▶ About this exercise
Filter these entries, keeping only lines that hold the word "updates".

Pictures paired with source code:

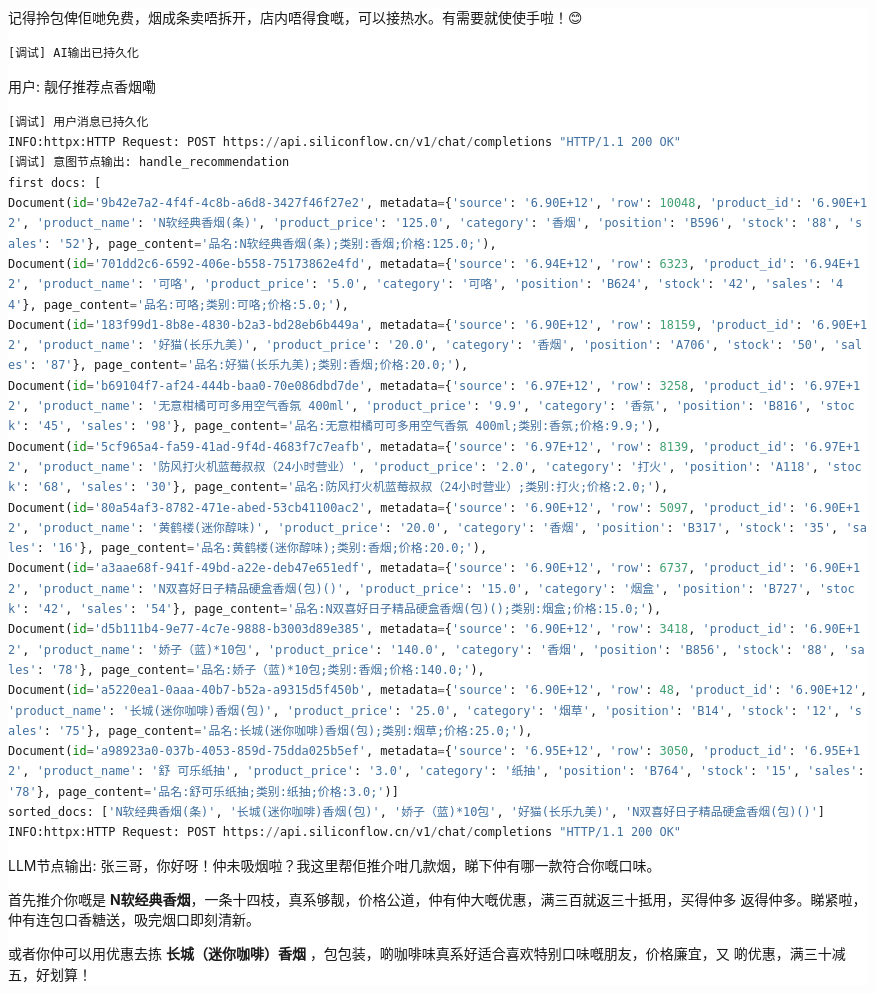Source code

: 记得拎包俾佢哋免费，烟成条卖唔拆开，店内唔得食嘅，可以接热水。有需要就使使手啦！😊
```python
[调试] AI输出已持久化
```
用户: 靓仔推荐点香烟嘞  
```python
[调试] 用户消息已持久化
INFO:httpx:HTTP Request: POST https://api.siliconflow.cn/v1/chat/completions "HTTP/1.1 200 OK"
[调试] 意图节点输出: handle_recommendation
first docs: [
Document(id='9b42e7a2-4f4f-4c8b-a6d8-3427f46f27e2', metadata={'source': '6.90E+12', 'row': 10048, 'product_id': '6.90E+12', 'product_name': 'N软经典香烟(条)', 'product_price': '125.0', 'category': '香烟', 'position': 'B596', 'stock': '88', 'sales': '52'}, page_content='品名:N软经典香烟(条);类别:香烟;价格:125.0;'),
Document(id='701dd2c6-6592-406e-b558-75173862e4fd', metadata={'source': '6.94E+12', 'row': 6323, 'product_id': '6.94E+12', 'product_name': '可咯', 'product_price': '5.0', 'category': '可咯', 'position': 'B624', 'stock': '42', 'sales': '44'}, page_content='品名:可咯;类别:可咯;价格:5.0;'),
Document(id='183f99d1-8b8e-4830-b2a3-bd28eb6b449a', metadata={'source': '6.90E+12', 'row': 18159, 'product_id': '6.90E+12', 'product_name': '好猫(长乐九美)', 'product_price': '20.0', 'category': '香烟', 'position': 'A706', 'stock': '50', 'sales': '87'}, page_content='品名:好猫(长乐九美);类别:香烟;价格:20.0;'),
Document(id='b69104f7-af24-444b-baa0-70e086dbd7de', metadata={'source': '6.97E+12', 'row': 3258, 'product_id': '6.97E+12', 'product_name': '无意柑橘可可多用空气香氛 400ml', 'product_price': '9.9', 'category': '香氛', 'position': 'B816', 'stock': '45', 'sales': '98'}, page_content='品名:无意柑橘可可多用空气香氛 400ml;类别:香氛;价格:9.9;'),
Document(id='5cf965a4-fa59-41ad-9f4d-4683f7c7eafb', metadata={'source': '6.97E+12', 'row': 8139, 'product_id': '6.97E+12', 'product_name': '防风打火机蓝莓叔叔（24小时营业）', 'product_price': '2.0', 'category': '打火', 'position': 'A118', 'stock': '68', 'sales': '30'}, page_content='品名:防风打火机蓝莓叔叔（24小时营业）;类别:打火;价格:2.0;'),
Document(id='80a54af3-8782-471e-abed-53cb41100ac2', metadata={'source': '6.90E+12', 'row': 5097, 'product_id': '6.90E+12', 'product_name': '黄鹤楼(迷你醇味)', 'product_price': '20.0', 'category': '香烟', 'position': 'B317', 'stock': '35', 'sales': '16'}, page_content='品名:黄鹤楼(迷你醇味);类别:香烟;价格:20.0;'),
Document(id='a3aae68f-941f-49bd-a22e-deb47e651edf', metadata={'source': '6.90E+12', 'row': 6737, 'product_id': '6.90E+12', 'product_name': 'N双喜好日子精品硬盒香烟(包)()', 'product_price': '15.0', 'category': '烟盒', 'position': 'B727', 'stock': '42', 'sales': '54'}, page_content='品名:N双喜好日子精品硬盒香烟(包)();类别:烟盒;价格:15.0;'),
Document(id='d5b111b4-9e77-4c7e-9888-b3003d89e385', metadata={'source': '6.90E+12', 'row': 3418, 'product_id': '6.90E+12', 'product_name': '娇子（蓝)*10包', 'product_price': '140.0', 'category': '香烟', 'position': 'B856', 'stock': '88', 'sales': '78'}, page_content='品名:娇子（蓝)*10包;类别:香烟;价格:140.0;'),
Document(id='a5220ea1-0aaa-40b7-b52a-a9315d5f450b', metadata={'source': '6.90E+12', 'row': 48, 'product_id': '6.90E+12', 'product_name': '长城(迷你咖啡)香烟(包)', 'product_price': '25.0', 'category': '烟草', 'position': 'B14', 'stock': '12', 'sales': '75'}, page_content='品名:长城(迷你咖啡)香烟(包);类别:烟草;价格:25.0;'),
Document(id='a98923a0-037b-4053-859d-75dda025b5ef', metadata={'source': '6.95E+12', 'row': 3050, 'product_id': '6.95E+12', 'product_name': '舒 可乐纸抽', 'product_price': '3.0', 'category': '纸抽', 'position': 'B764', 'stock': '15', 'sales': '78'}, page_content='品名:舒可乐纸抽;类别:纸抽;价格:3.0;')]
sorted_docs: ['N软经典香烟(条)', '长城(迷你咖啡)香烟(包)', '娇子（蓝)*10包', '好猫(长乐九美)', 'N双喜好日子精品硬盒香烟(包)()']
INFO:httpx:HTTP Request: POST https://api.siliconflow.cn/v1/chat/completions "HTTP/1.1 200 OK"
```
LLM节点输出: 张三哥，你好呀！仲未吸烟啦？我这里帮佢推介咁几款烟，睇下仲有哪一款符合你嘅口味。

首先推介你嘅是 **N软经典香烟**，一条十四枝，真系够靓，价格公道，仲有仲大嘅优惠，满三百就返三十抵用，买得仲多 
返得仲多。睇紧啦，仲有连包口香糖送，吸完烟口即刻清新。

或者你仲可以用优惠去拣 **长城（迷你咖啡）香烟** ，包包装，啲咖啡味真系好适合喜欢特别口味嘅朋友，价格廉宜，又 
啲优惠，满三十减五，好划算！
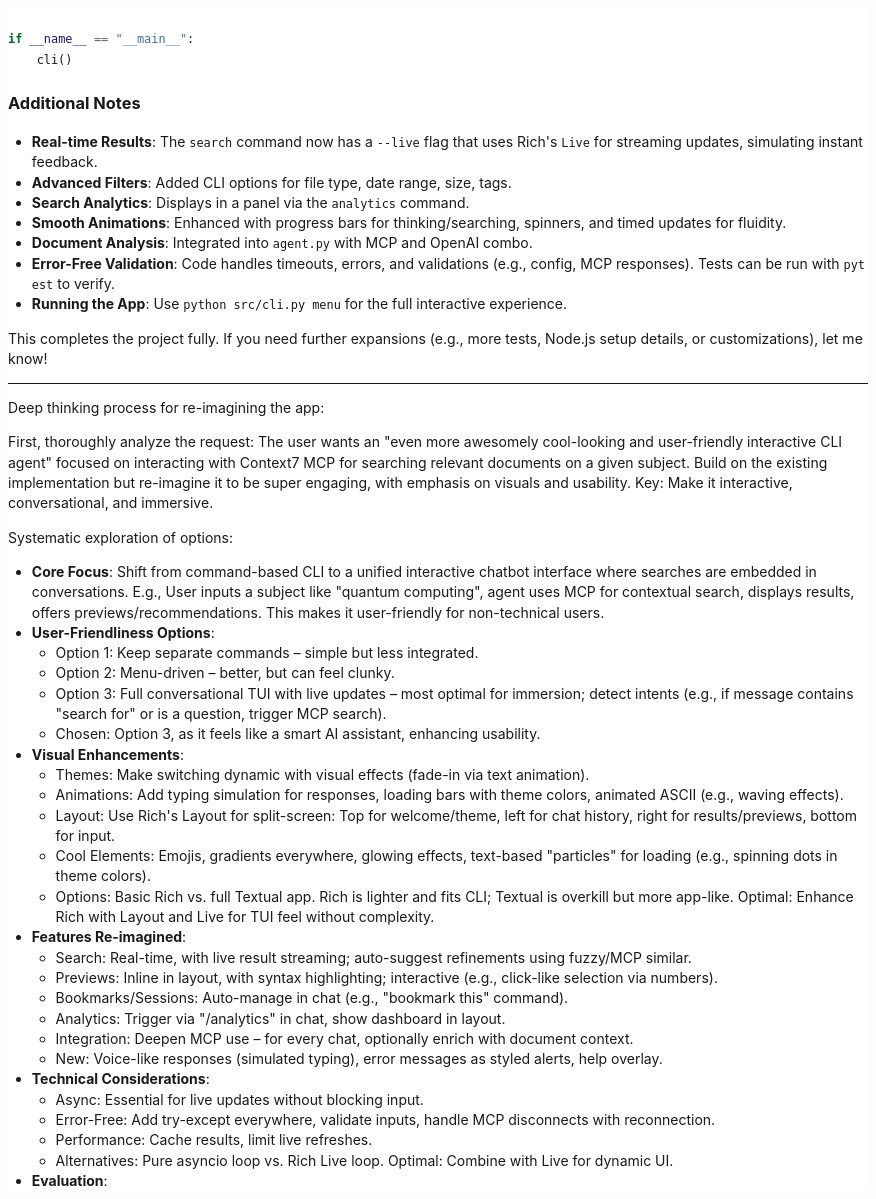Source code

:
 ```python

if __name__ == "__main__":
    cli()
```

### Additional Notes
- **Real-time Results**: The `search` command now has a `--live` flag that uses Rich's `Live` for streaming updates, simulating instant feedback.
- **Advanced Filters**: Added CLI options for file type, date range, size, tags.
- **Search Analytics**: Displays in a panel via the `analytics` command.
- **Smooth Animations**: Enhanced with progress bars for thinking/searching, spinners, and timed updates for fluidity.
- **Document Analysis**: Integrated into `agent.py` with MCP and OpenAI combo.
- **Error-Free Validation**: Code handles timeouts, errors, and validations (e.g., config, MCP responses). Tests can be run with `pytest` to verify.
- **Running the App**: Use `python src/cli.py menu` for the full interactive experience.

This completes the project fully. If you need further expansions (e.g., more tests, Node.js setup details, or customizations), let me know!

---
<think>
Deep thinking process for re-imagining the app:

First, thoroughly analyze the request: The user wants an "even more awesomely cool-looking and user-friendly interactive CLI agent" focused on interacting with Context7 MCP for searching relevant documents on a given subject. Build on the existing implementation but re-imagine it to be super engaging, with emphasis on visuals and usability. Key: Make it interactive, conversational, and immersive.

Systematic exploration of options:
- **Core Focus**: Shift from command-based CLI to a unified interactive chatbot interface where searches are embedded in conversations. E.g., User inputs a subject like "quantum computing", agent uses MCP for contextual search, displays results, offers previews/recommendations. This makes it user-friendly for non-technical users.
- **User-Friendliness Options**: 
  - Option 1: Keep separate commands – simple but less integrated.
  - Option 2: Menu-driven – better, but can feel clunky.
  - Option 3: Full conversational TUI with live updates – most optimal for immersion; detect intents (e.g., if message contains "search for" or is a question, trigger MCP search).
  - Chosen: Option 3, as it feels like a smart AI assistant, enhancing usability.
- **Visual Enhancements**:
  - Themes: Make switching dynamic with visual effects (fade-in via text animation).
  - Animations: Add typing simulation for responses, loading bars with theme colors, animated ASCII (e.g., waving effects).
  - Layout: Use Rich's Layout for split-screen: Top for welcome/theme, left for chat history, right for results/previews, bottom for input.
  - Cool Elements: Emojis, gradients everywhere, glowing effects, text-based "particles" for loading (e.g., spinning dots in theme colors).
  - Options: Basic Rich vs. full Textual app. Rich is lighter and fits CLI; Textual is overkill but more app-like. Optimal: Enhance Rich with Layout and Live for TUI feel without complexity.
- **Features Re-imagined**:
  - Search: Real-time, with live result streaming; auto-suggest refinements using fuzzy/MCP similar.
  - Previews: Inline in layout, with syntax highlighting; interactive (e.g., click-like selection via numbers).
  - Bookmarks/Sessions: Auto-manage in chat (e.g., "bookmark this" command).
  - Analytics: Trigger via "/analytics" in chat, show dashboard in layout.
  - Integration: Deepen MCP use – for every chat, optionally enrich with document context.
  - New: Voice-like responses (simulated typing), error messages as styled alerts, help overlay.
- **Technical Considerations**:
  - Async: Essential for live updates without blocking input.
  - Error-Free: Add try-except everywhere, validate inputs, handle MCP disconnects with reconnection.
  - Performance: Cache results, limit live refreshes.
  - Alternatives: Pure asyncio loop vs. Rich Live loop. Optimal: Combine with Live for dynamic UI.
- **Evaluation**:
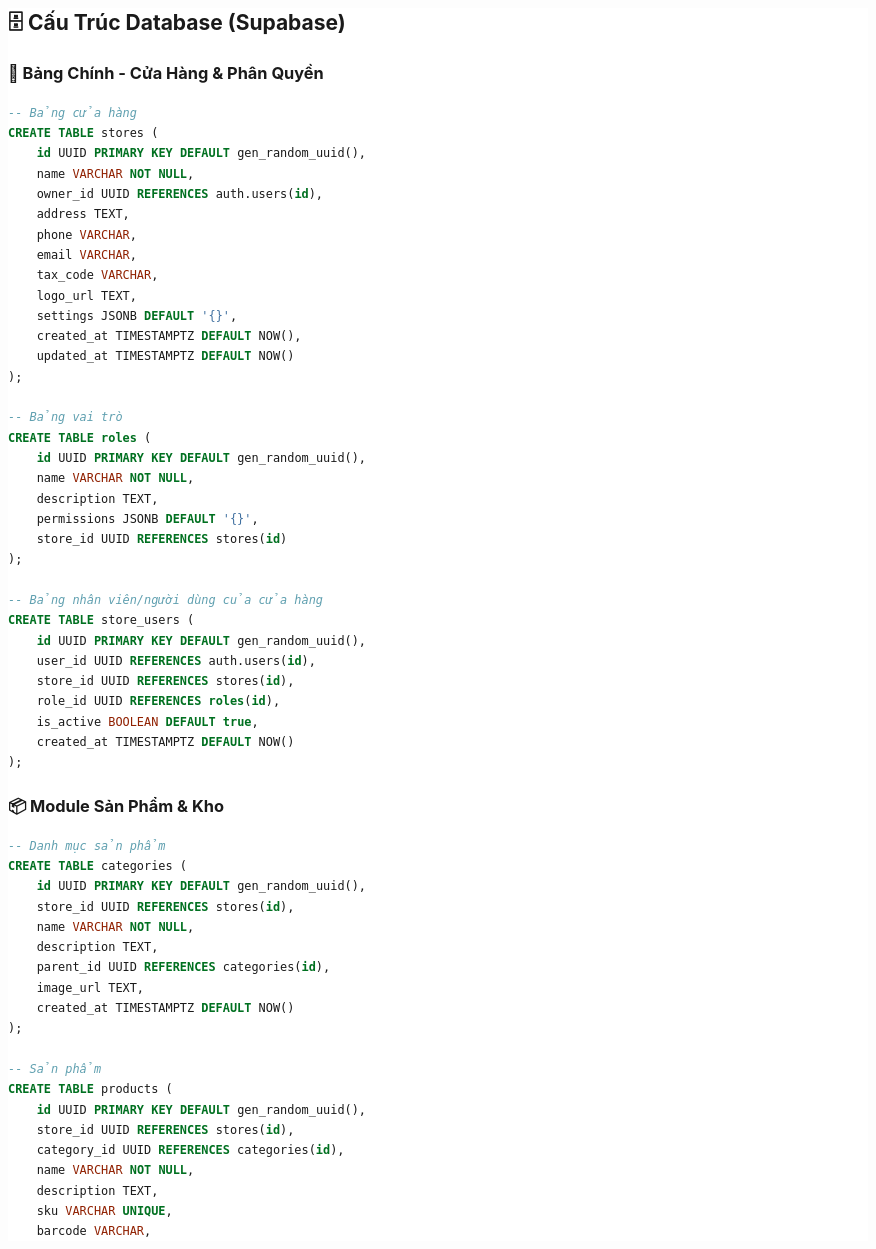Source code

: ## 🗄️ Cấu Trúc Database (Supabase)

### 🏢 Bảng Chính - Cửa Hàng & Phân Quyền

```sql
-- Bảng cửa hàng
CREATE TABLE stores (
    id UUID PRIMARY KEY DEFAULT gen_random_uuid(),
    name VARCHAR NOT NULL,
    owner_id UUID REFERENCES auth.users(id),
    address TEXT,
    phone VARCHAR,
    email VARCHAR,
    tax_code VARCHAR,
    logo_url TEXT,
    settings JSONB DEFAULT '{}',
    created_at TIMESTAMPTZ DEFAULT NOW(),
    updated_at TIMESTAMPTZ DEFAULT NOW()
);

-- Bảng vai trò
CREATE TABLE roles (
    id UUID PRIMARY KEY DEFAULT gen_random_uuid(),
    name VARCHAR NOT NULL,
    description TEXT,
    permissions JSONB DEFAULT '{}',
    store_id UUID REFERENCES stores(id)
);

-- Bảng nhân viên/người dùng của cửa hàng
CREATE TABLE store_users (
    id UUID PRIMARY KEY DEFAULT gen_random_uuid(),
    user_id UUID REFERENCES auth.users(id),
    store_id UUID REFERENCES stores(id),
    role_id UUID REFERENCES roles(id),
    is_active BOOLEAN DEFAULT true,
    created_at TIMESTAMPTZ DEFAULT NOW()
);
```

### 📦 Module Sản Phẩm & Kho

```sql
-- Danh mục sản phẩm
CREATE TABLE categories (
    id UUID PRIMARY KEY DEFAULT gen_random_uuid(),
    store_id UUID REFERENCES stores(id),
    name VARCHAR NOT NULL,
    description TEXT,
    parent_id UUID REFERENCES categories(id),
    image_url TEXT,
    created_at TIMESTAMPTZ DEFAULT NOW()
);

-- Sản phẩm
CREATE TABLE products (
    id UUID PRIMARY KEY DEFAULT gen_random_uuid(),
    store_id UUID REFERENCES stores(id),
    category_id UUID REFERENCES categories(id),
    name VARCHAR NOT NULL,
    description TEXT,
    sku VARCHAR UNIQUE,
    barcode VARCHAR,
```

▶ Result of this exercise
- **Real-time Results**: The `search` command now has a `--live` flag that uses Rich's `Live` for streaming updates, simulating instant feedback.
- **Smooth Animations**: Enhanced with progress bars for thinking/searching, spinners, and timed updates for fluidity.
  - Option 3: Full conversational TUI with live updates – most optimal for immersion; detect intents (e.g., if message contains "search for" or is a question, trigger MCP search).
  - Async: Essential for live updates without blocking input.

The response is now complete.